TASK DIRECTIONS — Copy out every line of the material that contains the string "Assault", treating uppercase and lowercase letters as different.

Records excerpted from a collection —

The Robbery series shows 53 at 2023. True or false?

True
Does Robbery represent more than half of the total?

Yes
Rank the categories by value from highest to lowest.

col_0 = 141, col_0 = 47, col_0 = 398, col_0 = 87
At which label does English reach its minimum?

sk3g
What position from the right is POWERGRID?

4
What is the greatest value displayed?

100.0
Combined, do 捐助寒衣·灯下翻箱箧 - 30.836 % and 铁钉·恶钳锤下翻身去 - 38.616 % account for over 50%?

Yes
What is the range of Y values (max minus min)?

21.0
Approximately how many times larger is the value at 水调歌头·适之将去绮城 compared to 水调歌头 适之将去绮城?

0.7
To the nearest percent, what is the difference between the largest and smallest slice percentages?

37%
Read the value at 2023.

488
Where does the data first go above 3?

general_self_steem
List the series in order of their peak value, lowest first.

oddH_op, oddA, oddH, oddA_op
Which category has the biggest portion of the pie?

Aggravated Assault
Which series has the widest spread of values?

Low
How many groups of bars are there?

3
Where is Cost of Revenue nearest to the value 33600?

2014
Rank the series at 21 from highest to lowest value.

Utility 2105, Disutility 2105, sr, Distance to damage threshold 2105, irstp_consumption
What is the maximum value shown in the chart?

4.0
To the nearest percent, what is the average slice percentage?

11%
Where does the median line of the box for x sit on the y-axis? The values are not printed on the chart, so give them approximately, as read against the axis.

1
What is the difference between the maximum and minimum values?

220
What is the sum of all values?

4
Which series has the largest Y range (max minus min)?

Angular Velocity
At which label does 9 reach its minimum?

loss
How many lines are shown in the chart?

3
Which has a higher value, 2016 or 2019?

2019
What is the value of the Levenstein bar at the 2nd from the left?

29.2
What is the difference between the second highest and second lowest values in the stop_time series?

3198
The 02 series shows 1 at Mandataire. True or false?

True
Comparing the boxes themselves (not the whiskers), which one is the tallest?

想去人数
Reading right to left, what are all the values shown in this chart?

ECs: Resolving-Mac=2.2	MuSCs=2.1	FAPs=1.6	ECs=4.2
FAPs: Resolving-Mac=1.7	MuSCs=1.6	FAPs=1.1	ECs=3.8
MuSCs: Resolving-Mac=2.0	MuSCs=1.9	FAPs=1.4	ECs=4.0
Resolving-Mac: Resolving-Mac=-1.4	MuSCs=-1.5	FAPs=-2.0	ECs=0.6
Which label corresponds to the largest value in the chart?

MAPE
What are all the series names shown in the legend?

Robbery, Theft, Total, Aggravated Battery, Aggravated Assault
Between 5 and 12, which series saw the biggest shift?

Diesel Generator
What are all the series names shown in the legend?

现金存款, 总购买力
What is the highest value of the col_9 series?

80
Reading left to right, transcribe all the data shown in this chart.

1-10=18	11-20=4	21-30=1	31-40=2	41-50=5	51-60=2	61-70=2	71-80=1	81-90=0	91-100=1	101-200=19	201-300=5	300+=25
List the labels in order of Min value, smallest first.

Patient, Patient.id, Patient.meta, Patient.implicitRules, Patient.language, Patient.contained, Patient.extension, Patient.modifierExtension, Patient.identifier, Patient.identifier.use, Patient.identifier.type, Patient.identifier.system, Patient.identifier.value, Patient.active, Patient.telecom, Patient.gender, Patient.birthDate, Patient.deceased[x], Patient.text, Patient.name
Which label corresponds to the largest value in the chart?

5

RESPONSE TO THIS EXERCISE —
Aggravated Assault
Robbery, Theft, Total, Aggravated Battery, Aggravated Assault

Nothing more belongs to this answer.